Example 1 (Comparative Example)

[0032] In the electrolysis cell described above, an expanded metal having a mesh length of 4.2 mm, a mesh width of 3.1 mm, a web width of 0.5 mm and a web thickness of 0.4 mm was used as the current distributor. The free area was 68%. The gas diffusion electrode rested on one side of this current distributor. A further coarser expanded metal which served as a base support had been mounted with a low resistance on the other side of the current distributor. The low-resistance connection of the current distributor to the base support was effected by welding. The base support is moreover mounted with a low resistance on the cathode half-element. The base support had the following dimensions: mesh length 13.2 mm, mesh width 6.3 mm, web width 2.4 mm and web thickness 1.5 mm. The free area of the base support was 24%.

[0033] The voltage during operation of the electrolysis was 2.02 V at a current density of 5 kA/m2. The concentration of hydrogen in the oxygen which was removed from the cathode half-element was 2 000 ppm. This was due to the comparatively high voltage.

Example 2

[0034] In the electrolysis cell described above, an expanded metal having a mesh length of 6 mm, a mesh width of 3.3 mm, a web width of 0.5 mm and a web thickness of 0.5 mm was used as the current distributor. The free area was 68%. The expanded metal had been rolled flat. The free area after rolling was 53%. The gas diffusion electrode rested on one side of this current distributor. A further coarser expanded metal which served as a base support had been mounted with a low resistance on the other side of the current distributor. The low-resistance connection of the current distributor to the base support was effected by welding. The base support is moreover mounted with low resistance on the cathode half-element. The base support had the following dimensions: mesh length 13.2 mm, mesh width 6.3 mm, web width 2.4 mm and web thickness 1.5 mm. The free area of the base support was 24%.

[0035] The voltage during operation of the electrolysis was 1.57 V at a current density of 5 kA/m2. The concentration of hydrogen in the oxygen which was removed from the cathode half-element was less than 1 ppm.

Example 3

[0036] In the electrolysis cell described above, an expanded metal having a mesh length of 6 mm, a mesh width of 3.4 mm, a web width of 1.3 mm and a web thickness of 1 mm was used as the current distributor. The expanded metal had been rolled flat. The free area after rolling was 24%. The gas diffusion electrode rested on one side of this current distributor. A further coarser expanded metal which served as a base support had been mounted with a low resistance on the other side of the current distributor. The low-resistance connection of the current distributor to the base support was effected by welding. The base support is moreover mounted with a low resistance on the cathode half-element. The base support had the following dimensions: mesh length 13.2 mm, mesh width 6.3 mm, web width 2.4 mm and web thickness 1.5 mm. The free area of the base support was 24%.

[0037] The voltage during operation of the electrolysis was 1.44 V at a current density of 5 kA/m2. The concentration of hydrogen in the oxygen which was removed from the cathode half-element was less than 1 ppm.

Example 4

[0038] In the electrolysis cell described above, an expanded metal having a mesh length of 6.2 mm, a mesh width of 3.4 mm, a web width of 1.1 mm and a web thickness of 1 mm was used as the current distributor. The expanded metal had been rolled flat. The free area after rolling was 35%. The gas diffusion electrode rested on one side of this current distributor. The current distributor was mounted with a low resistance on the cathode half-element without a base support by welding.

Data excerpt
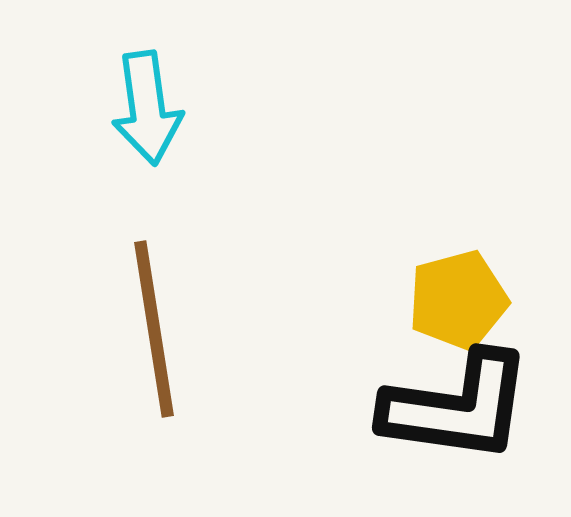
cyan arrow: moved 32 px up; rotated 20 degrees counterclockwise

Work required
Update the electrolysis cell examples starting at "[0033] The voltage" and ending at "comparatively high voltage.", with "comparatively" changed to "relatively".

Correct output
[0033] The voltage during operation of the electrolysis was 2.02 V at a current density of 5 kA/m2. The concentration of hydrogen in the oxygen which was removed from the cathode half-element was 2 000 ppm. This was due to the relatively high voltage.